Thursday, June 26, 2014

Its been too long....

I am sorry that I haven't posted anything for ten days!  I am sorry to myself mostly.  Not many people ever read my blog.  But I have found that by writing in this journal, I am more contemplative, more thoughtful, and I am more focused.  My values and judgments seem straighter.
Today, a man I went to high school with, Darrell Bolin, wrote this in facebook:


"These are the days".... Some good, others bad.... Would I change anything....? Nah, As fire shapes metal, so does life shape us.... Control your fire, and fan the flames gently.... Have a wonderful day, and, um, I'll try and behave.... 
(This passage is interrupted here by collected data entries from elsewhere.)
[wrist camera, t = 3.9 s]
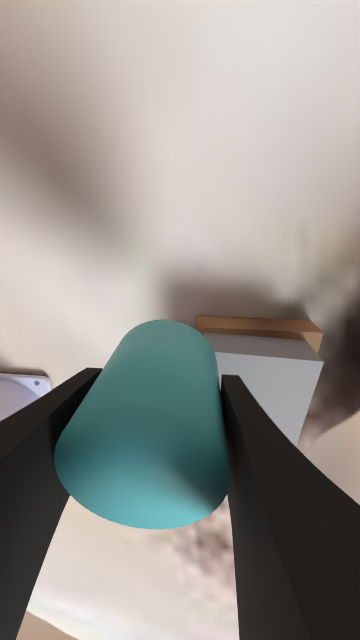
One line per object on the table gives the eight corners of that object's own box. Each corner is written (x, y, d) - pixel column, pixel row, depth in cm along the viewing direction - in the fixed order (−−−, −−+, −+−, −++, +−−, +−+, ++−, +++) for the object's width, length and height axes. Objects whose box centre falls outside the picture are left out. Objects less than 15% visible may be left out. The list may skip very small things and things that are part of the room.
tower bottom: (192, 399, 21) (191, 420, 19) (196, 313, 18) (195, 326, 16) (287, 405, 21) (298, 428, 19) (307, 317, 18) (323, 332, 15)
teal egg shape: (123, 406, 12) (74, 524, 7) (108, 320, 10) (33, 404, 6) (216, 407, 12) (227, 533, 7) (217, 318, 10) (233, 407, 5)
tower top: (196, 409, 19) (195, 436, 16) (204, 331, 16) (204, 350, 14) (283, 418, 18) (295, 447, 16) (306, 340, 16) (323, 361, 13)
This comment has so much within it.  An acceptance of life as it is.  Not spending time filled with regret.  I can accept my life, accept wrongdoings done to me, and my own wrongdoings as well.  Life is what it is. 
Life shaped me.  It forged me into who I am.  What I do from here on is my responsibility, and my opportunity.   I can choose to love or hate.  I can care or ignore.  I can reach out, or sit in my armchair. 
I have a fire.  My fire of life.  It still burns brightly.  My passion for life is strong.  My body may be crapping out, but my heart knows what it knows.
I can choose to fan my fire carefully, keep it strong, use that fuel to live a life I want.  Or I can whip that fire into a frenzy and burn out way too soon.  I like the steady flame metaphor. 
So no.  I would not change a thing.  Regrets?  A boatload.  But I wouldn't change a thing.  If I could change anything is how my actions and my words affected others.  But I wouldn't change me.
So to anyone reading this, "Have a wonderful day, and, um, I'll try and behave....  "  David


As always, your thoughts and comments are appreciated.  Feel free to respond!  :-)

1 comment:

  1. I too am thankful for the rocks on my road, but I would change some things; not the things that happened to me but the way I responded to them. Thankfully I still have time to learn!